Só que não foi possível. Há ainda pela frente três exames bimestrais.
- Tenho certeza que você vai se recuperar.
- Irei fazer o possível, Dona Norma.
- O que você precisar, pode contar conosco. Bem, eu
vou para diretoria, dá licença e juízo meninada.
No recreio, os
meninos conversam com ela. Depois de um bom bate-papo, um amigo, sem meias
palavras, disse à Denise:
- Você mudou, Denise. Agora não é mais aquela pessoa
esnobe. Está atenciosa. Conversando com todo mundo. Rindo, brincando. O que
aconteceu?
- É... Eu descobri uma nova vida, que eu sufocava
dentre de mim!
Nesse momento,
tocou o sino da inspetora Koti. Voltaram para classe. Era hora da aula de
geografia. Considerado pela classe como o melhor professor da escola por sua
calma, Seu José dos Mapas também era o presidente do jornal da cidade. Ele
perguntou à Denise:
- É verdade que você faz poesias?
- Sim, é verdade, Seu Zé.
- Você quer colaborar com o nosso jornal?
- Colaboro. Será uma grande honra para mim.
- Ótimo, Denise. Vai me trazendo as poesias ou
poemas, que a gente vai publicando.
Terminado o
primeiro dia de aula. Valmir veio buscar Denise e também levou a sua colega e
vizinha de sítio, a Carminha. No caminho, elas conversaram.
* * *
Os dias foram
passando e Donana fingia estar tudo bem, mas ainda não se conformava com o
ocorrido. Certo dia, Denise decidiu chamar sua mãe para uma conversa.
- Mamãe, podemos ter uma conversa de filha para mãe?
- Sim, filha – respondeu Donana, parando de lavar a
louça, sentando-se à mesa.
- Mamãe, a senhora ainda não aceita a realidade por
eu estar nessa cadeira de rodas, não é?
- Eu nunca disse nada, filha...
- Mas demonstra em seus modos. - Sua mãe ficou
quieta: - Antes de tudo acontecer, a senhora me tratava diferente. Ensinava-me
coisas da vida. Os deveres domésticos. Queria sempre me ver bem arrumada. Até
como lidar com os garotos a senhora ensinava-me. Agora não me dá seus sábios
conselhos. Nós só dialogamos o necessário. Pó Mãe! A senhora não entende.
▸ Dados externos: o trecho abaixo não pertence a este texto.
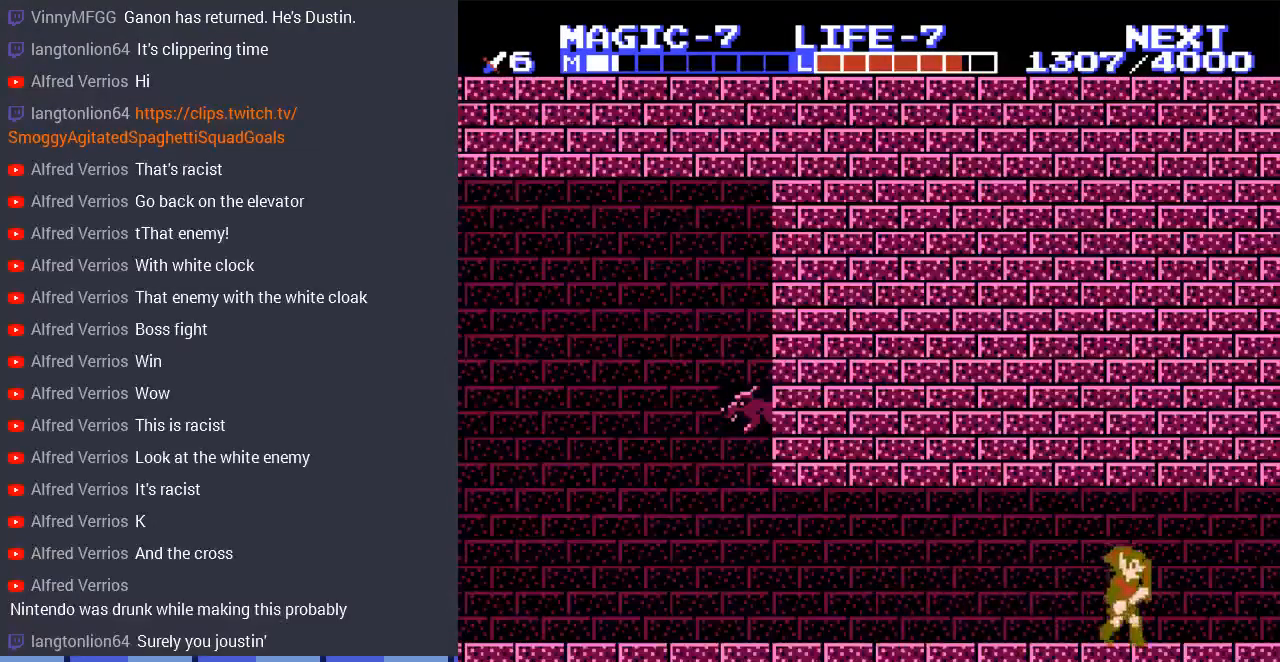
{"buttons": ["DPAD_RIGHT"], "events": []}
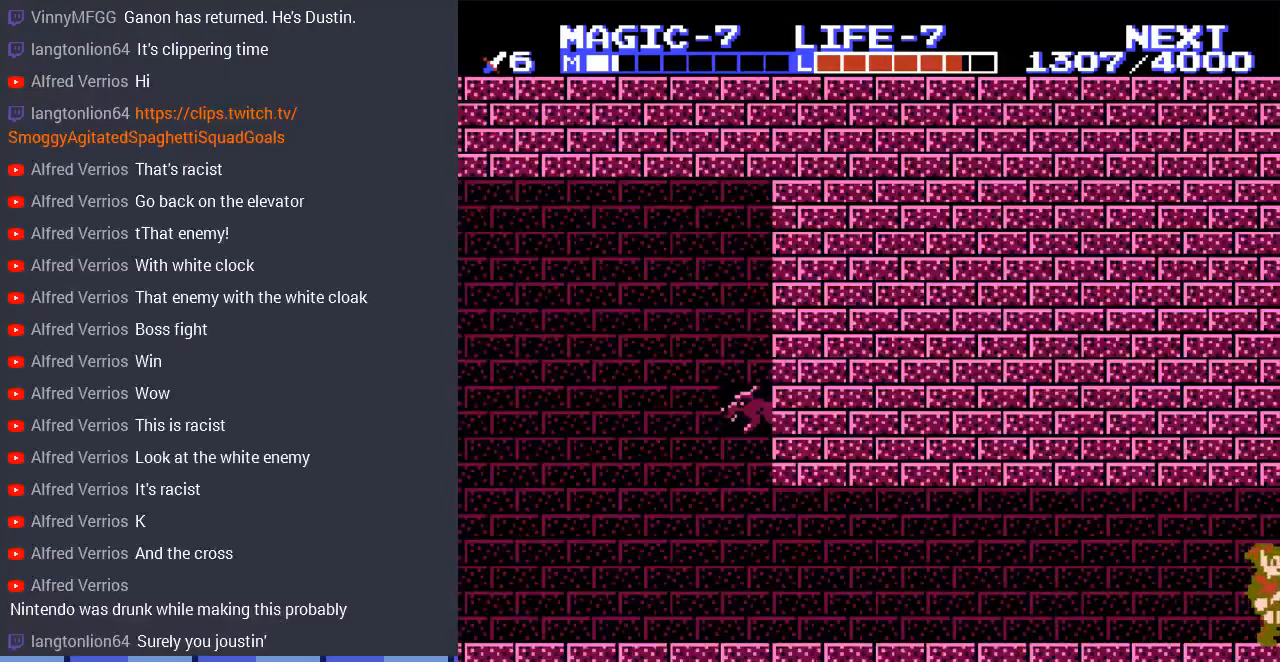
{"buttons": ["DPAD_RIGHT"], "events": [[133, "DPAD_RIGHT", "up"], [500, "DPAD_RIGHT", "down"]]}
Depois do acidente, eu continuo sendo sua filha. Agora que estou nessa cadeira
de rodas, tudo tornou-se mais difícil para mim. Eu preciso da senhora, mais do
que nunca!!!
Donana abraçou Denise chorando.
- Você tem razão. Esse acidente não deveria ter
mudado em nada o nosso relacionamento. Te amo filha... Como sempre te amei!
* * *
No outro dia,
no café da manhã, mais uma surpresa para jovem foi anunciada pelo seu pai:
- Denise, ontem à noite eu e sua mãe tivemos uma
conversa e decidimos comprar uma casa na cidade e você e sua mãe morar lá.
Assim iria facilitar as coisas para todos. O que você acha, filha?
- Eu acho uma boa, papai. Mas e o senhor?
- Eu iria estar lá todos os dias, ou vocês viriam
aqui dar uma arrumadinha na casa. Sua mãe também tirará a carteira de motorista
para vocês se locomoverem melhor.
- Pra mim está ótimo, papai!!!
* * *
Mais tarde,
na escola, Denise e suas amigas conversaram.
- Você vem à brincadeira sábado, Denise?
- Acho que não, Samara. Meu pai não iria querer me
trazer. E não tiro a razão dele. A semana inteira me levando e me trazendo da
escola. Preocupando-se com os problemas da fazenda. Chega o fim de semana ele
está esgotado. Deixa pra quando eu me mudar para cidade.
- E quando você vai se mudar?
- Semana que vem... - Respondeu Denise.